El albañil
Martes, 28
El albañilito está gravemente enfermo; el maestro nos recomendó que fuésemos a verle, y convinimos Garrone, Derossi y yo en ir los tres juntos. Stardi gustosamente nos habría acompañado; pero como el maestro nos encargó la descripción del Monumento a Cavour, dijo que quería verlo para hacer más exacta la descripción. Por probar también, invitamos al orgulloso de Nobis, que nos dio una rotunda negativa. Votini se excusó, quizás por miedo a mancharse el traje de yeso. Nos fuimos al salir de la escuela, a las cuatro. Llovía a cántaros. Por el camino se detuvo Garrone y dijo con la boca llena de pan:
—¿Qué vamos a comprar? —y hacía sonar dos monedas que llevaba en el bolsillo.
Pusimos diez céntimos cada uno y compramos tres grandes naranjas.
Subimos a la buhardilla. Delante de la puerta Derossi se quitó la medalla y se la guardó en el bolsillo. Le pregunté por qué lo hacía y me respondió:
—Bueno, no sé… para no presentarme con ella…; me parece más delicado no llevar la medalla.
Llamamos y nos abrió el padre de nuestro compañero. Era un hombretón formidable, como un gigante, pero tenía alterado el semblante y parecía asustado.
—¿Quiénes sois? —preguntó.
Garrone respondió.
—Unos compañeros de Antonio, que le traemos tres naranjas.
—¡Ah, pobre Antoñito! —exclamó el albañil moviendo la cabeza—, me temo que no las pueda comer —y se enjugó los ojos con el revés de la mano.
Nos hizo pasar.
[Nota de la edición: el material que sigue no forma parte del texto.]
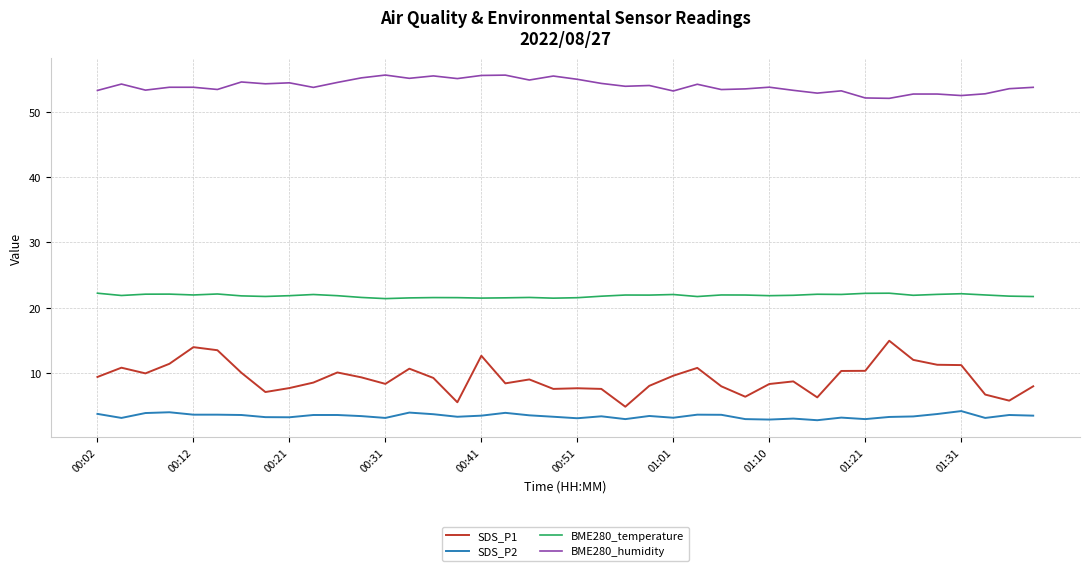

Which series has the largest range (max minus min)?

SDS_P1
Entramos en su cuarto a tejavana, donde vimos al albañilito tendido en una camita de hierro; su madre estaba junto a él con la cara entre las manos y apenas se volvió para mirarnos. En la pared había algunas escobillas de encalar, un pico y una criba; a los pies del enfermo estaba extendida la chaqueta del albañil, blanca de yeso. El pobre muchacho aparecía demacrado, muy pálido, con la nariz afilada, y respiraba con dificultad. ¡Oh, querido Antoñito, tan bueno y alegre, compañerito mío! ¡Cuánto hubiera dado por volver a verle poner el hocico de liebre, pobre albañilito! Garrone le dejó una naranja en la almohada, junto a la cara: su olor le despertó, la tomó enseguida, pero la soltó y miró fijamente a Garrone.
—Soy yo —dijo éste—, Garrone. ¿Me conoces?
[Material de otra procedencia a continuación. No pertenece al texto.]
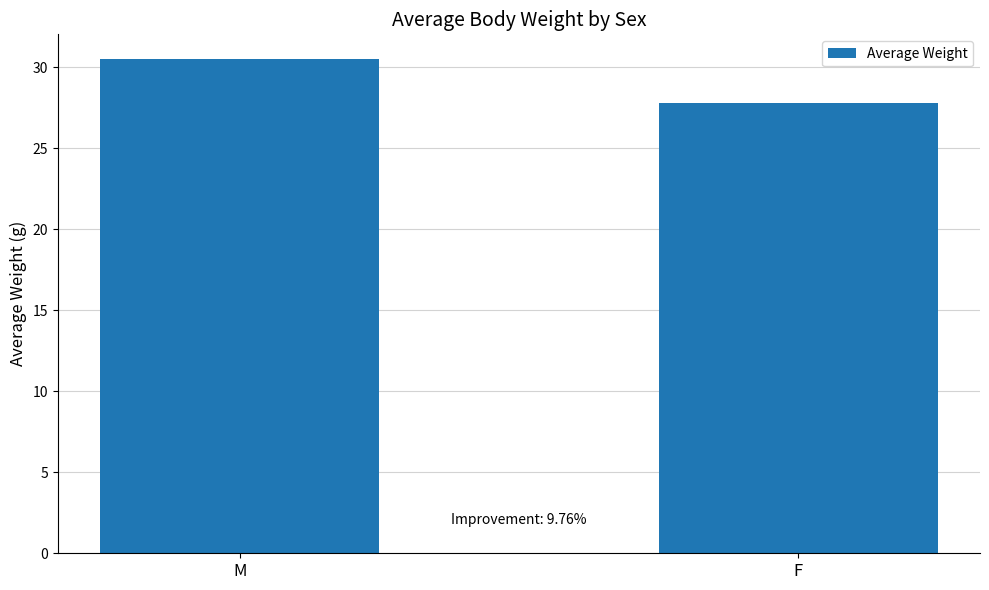

Count the values in the range 27 to 30.

1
El le dirigió una sonrisa apenas perceptible, levantó con dificultad su corta mano y se la presentó a Garrone, que la estrechó entre las suyas y apoyó en ella una mejilla, diciéndole:
—¡Animo, ánimo, albañilito! Pronto estarás bien, volverás a la escuela y el maestro te pondrá a mi lado. ¿Te parece bien?
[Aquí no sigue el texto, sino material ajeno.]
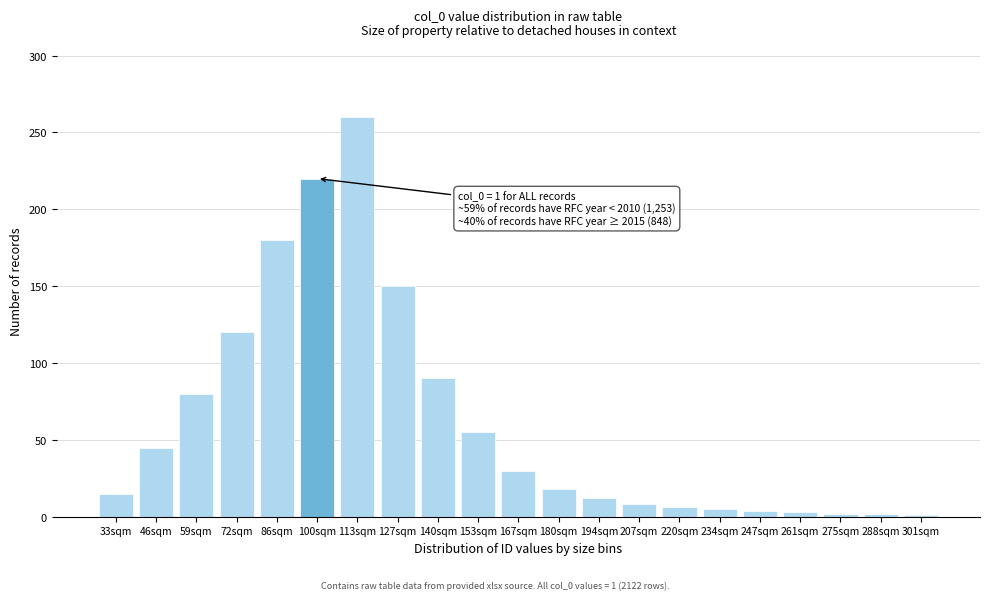

What is the label of the 5th bar from the left?

86sqm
Pero el albañilito no respondió. La madre prorrumpió en sollozos:
—¡Pobre Antoñito mío, tan bueno y trabajador y el Señor me lo quiere llevar!
—¡Cállate! —le gritó el albañil con desesperación—. ¡Cállate, por el amor de Dios, si no quieres que pierda la cabeza! —Luego, dirigiéndose a nosotros, añadió—: ¡Marchaos, marchaos, muchachos, y muchas gracias por vuestra visita! ¿Qué podéis hacer ya aquí? Os lo agradezco; pero volved a vuestra casa.
El muchacho había cerrado de nuevo los ojos y parecía muerto.
—¿No quiere que le haga algún recado? —preguntó Garrone al padre.
—No, buen muchacho, gracias —respondió el albañil—; marchaos a casa, pues tal vez os estén esperando.
Y diciendo esto, nos dirigió hacia la escalera y cerró la puerta.
Pero cuando íbamos por la mitad de los escalones, oímos llamar:
—¡Garrone, Garrone!
Subimos rápidamente los tres.
—¡Garrone! —dijo el albañil, visiblemente desconcertado—. ¡Mi hijo te ha llamado por el nombre! Hacía dos días que no hablaba y te ha nombrado dos veces. ¿Quieres pasar? ¡Ah, santo Dios, si esto fuera una buena señal!
—¡Hasta luego! —nos dijo Garrone—; yo me quedo —y entró en la casa con el padre. Derossi tenía los ojos llenos de lágrimas, y yo le pregunté:
—¿Lloras por el albañilito? Como ya ha hablado es seguro que se pondrá bien.
—Sí, eso creo —respondió Derossi—; pero en este momento no pensaba en él, sino en lo bueno que es Garrone y en su hermosa alma.